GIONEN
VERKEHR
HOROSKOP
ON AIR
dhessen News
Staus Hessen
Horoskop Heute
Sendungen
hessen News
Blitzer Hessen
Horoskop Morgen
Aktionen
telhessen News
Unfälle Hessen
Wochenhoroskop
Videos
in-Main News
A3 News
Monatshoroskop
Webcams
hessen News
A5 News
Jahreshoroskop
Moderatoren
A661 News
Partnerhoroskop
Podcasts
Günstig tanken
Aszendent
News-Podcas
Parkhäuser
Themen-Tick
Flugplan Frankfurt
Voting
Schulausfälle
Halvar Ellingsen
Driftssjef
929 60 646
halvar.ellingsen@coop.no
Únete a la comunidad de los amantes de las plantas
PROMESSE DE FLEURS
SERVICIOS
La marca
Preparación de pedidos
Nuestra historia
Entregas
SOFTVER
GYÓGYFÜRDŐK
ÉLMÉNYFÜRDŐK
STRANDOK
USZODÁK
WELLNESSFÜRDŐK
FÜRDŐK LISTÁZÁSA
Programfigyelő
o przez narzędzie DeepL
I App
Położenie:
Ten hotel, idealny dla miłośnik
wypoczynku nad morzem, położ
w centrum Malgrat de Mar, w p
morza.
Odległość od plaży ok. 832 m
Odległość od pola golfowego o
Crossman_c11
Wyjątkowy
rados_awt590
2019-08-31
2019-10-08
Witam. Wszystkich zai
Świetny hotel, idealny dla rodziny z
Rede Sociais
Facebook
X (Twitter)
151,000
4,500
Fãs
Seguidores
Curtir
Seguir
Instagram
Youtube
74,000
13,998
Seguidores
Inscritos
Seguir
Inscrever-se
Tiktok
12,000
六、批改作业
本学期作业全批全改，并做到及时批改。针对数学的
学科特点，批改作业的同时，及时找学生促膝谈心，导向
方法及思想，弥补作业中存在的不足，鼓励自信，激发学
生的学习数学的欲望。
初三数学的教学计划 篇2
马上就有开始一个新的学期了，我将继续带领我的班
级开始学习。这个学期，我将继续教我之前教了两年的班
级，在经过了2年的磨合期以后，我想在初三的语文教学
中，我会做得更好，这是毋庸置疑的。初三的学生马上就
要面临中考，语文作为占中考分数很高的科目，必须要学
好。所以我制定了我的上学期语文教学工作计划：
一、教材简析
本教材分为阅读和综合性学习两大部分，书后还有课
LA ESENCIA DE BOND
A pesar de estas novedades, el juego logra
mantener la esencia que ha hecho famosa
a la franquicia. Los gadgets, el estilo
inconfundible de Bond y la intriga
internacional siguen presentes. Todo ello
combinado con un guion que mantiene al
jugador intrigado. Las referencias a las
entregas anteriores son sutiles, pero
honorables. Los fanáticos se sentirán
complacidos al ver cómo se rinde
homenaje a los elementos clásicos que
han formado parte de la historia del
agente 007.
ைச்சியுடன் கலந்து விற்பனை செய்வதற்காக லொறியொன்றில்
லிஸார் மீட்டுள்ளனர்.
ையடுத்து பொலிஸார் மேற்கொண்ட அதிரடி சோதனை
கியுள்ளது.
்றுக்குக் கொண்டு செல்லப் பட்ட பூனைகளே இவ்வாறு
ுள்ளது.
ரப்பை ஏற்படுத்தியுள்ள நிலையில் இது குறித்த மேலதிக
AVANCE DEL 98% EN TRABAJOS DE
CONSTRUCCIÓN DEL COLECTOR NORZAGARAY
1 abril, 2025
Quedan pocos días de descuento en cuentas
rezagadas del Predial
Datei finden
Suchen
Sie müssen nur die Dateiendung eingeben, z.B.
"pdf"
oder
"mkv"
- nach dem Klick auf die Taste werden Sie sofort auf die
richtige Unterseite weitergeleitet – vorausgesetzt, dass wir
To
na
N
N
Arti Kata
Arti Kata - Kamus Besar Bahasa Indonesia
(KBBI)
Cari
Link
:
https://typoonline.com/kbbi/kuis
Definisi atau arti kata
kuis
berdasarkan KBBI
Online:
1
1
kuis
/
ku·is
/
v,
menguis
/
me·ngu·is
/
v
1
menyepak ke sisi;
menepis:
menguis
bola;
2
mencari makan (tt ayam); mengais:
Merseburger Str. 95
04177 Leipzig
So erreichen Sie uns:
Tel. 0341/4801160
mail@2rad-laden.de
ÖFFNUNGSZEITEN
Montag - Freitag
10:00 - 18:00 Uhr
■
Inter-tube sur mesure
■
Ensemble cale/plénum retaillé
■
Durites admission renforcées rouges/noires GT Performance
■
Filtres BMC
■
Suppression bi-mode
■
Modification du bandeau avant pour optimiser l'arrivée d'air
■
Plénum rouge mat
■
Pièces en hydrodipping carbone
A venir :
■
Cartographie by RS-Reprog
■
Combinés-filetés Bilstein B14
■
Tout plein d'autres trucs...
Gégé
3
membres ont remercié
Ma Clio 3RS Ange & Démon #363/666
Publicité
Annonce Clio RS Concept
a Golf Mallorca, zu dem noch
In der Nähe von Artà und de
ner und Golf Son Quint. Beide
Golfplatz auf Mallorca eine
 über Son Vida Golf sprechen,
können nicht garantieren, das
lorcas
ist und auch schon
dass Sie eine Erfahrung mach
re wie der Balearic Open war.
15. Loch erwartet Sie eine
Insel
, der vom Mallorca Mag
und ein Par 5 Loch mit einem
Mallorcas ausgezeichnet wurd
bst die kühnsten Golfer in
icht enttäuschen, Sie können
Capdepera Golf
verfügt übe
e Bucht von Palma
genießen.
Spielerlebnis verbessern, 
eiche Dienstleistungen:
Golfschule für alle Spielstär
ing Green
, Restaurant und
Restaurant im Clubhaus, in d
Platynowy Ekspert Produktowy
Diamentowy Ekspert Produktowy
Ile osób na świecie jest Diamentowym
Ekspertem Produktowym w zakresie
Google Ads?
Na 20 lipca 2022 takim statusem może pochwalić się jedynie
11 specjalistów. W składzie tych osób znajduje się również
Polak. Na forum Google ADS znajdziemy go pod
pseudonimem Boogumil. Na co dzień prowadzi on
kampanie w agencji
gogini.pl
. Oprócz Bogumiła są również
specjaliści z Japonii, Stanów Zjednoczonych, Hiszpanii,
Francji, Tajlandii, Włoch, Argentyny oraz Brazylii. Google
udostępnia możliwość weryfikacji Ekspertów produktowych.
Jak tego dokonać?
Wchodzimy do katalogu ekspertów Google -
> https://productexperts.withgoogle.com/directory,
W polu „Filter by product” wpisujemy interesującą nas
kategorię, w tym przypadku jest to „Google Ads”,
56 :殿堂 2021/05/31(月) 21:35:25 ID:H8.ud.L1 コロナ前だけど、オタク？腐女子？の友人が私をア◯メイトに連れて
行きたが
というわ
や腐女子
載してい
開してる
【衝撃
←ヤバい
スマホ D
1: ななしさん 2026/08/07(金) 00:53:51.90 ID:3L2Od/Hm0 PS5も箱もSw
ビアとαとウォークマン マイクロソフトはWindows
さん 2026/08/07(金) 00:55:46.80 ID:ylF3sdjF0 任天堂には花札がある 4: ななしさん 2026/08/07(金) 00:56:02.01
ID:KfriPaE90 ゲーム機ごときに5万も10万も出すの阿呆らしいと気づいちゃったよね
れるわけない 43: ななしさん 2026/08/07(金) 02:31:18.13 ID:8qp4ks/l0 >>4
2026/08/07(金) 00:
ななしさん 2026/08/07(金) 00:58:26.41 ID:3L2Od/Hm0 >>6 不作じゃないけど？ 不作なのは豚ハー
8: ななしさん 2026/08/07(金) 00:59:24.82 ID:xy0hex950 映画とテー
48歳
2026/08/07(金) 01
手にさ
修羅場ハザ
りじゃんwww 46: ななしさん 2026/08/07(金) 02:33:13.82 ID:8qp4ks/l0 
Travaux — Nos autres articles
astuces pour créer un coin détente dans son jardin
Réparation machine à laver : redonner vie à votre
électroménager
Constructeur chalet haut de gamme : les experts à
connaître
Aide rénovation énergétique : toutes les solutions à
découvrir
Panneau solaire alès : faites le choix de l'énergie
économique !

- - - - - - -

- _HOW TO COMPLETE THIS TASK_: Show the lines of the entries that include the string "jest", copying each in full.

- _TASK OUTPUT_:
Ile osób na świecie jest Diamentowym
kategorię, w tym przypadku jest to „Google Ads”,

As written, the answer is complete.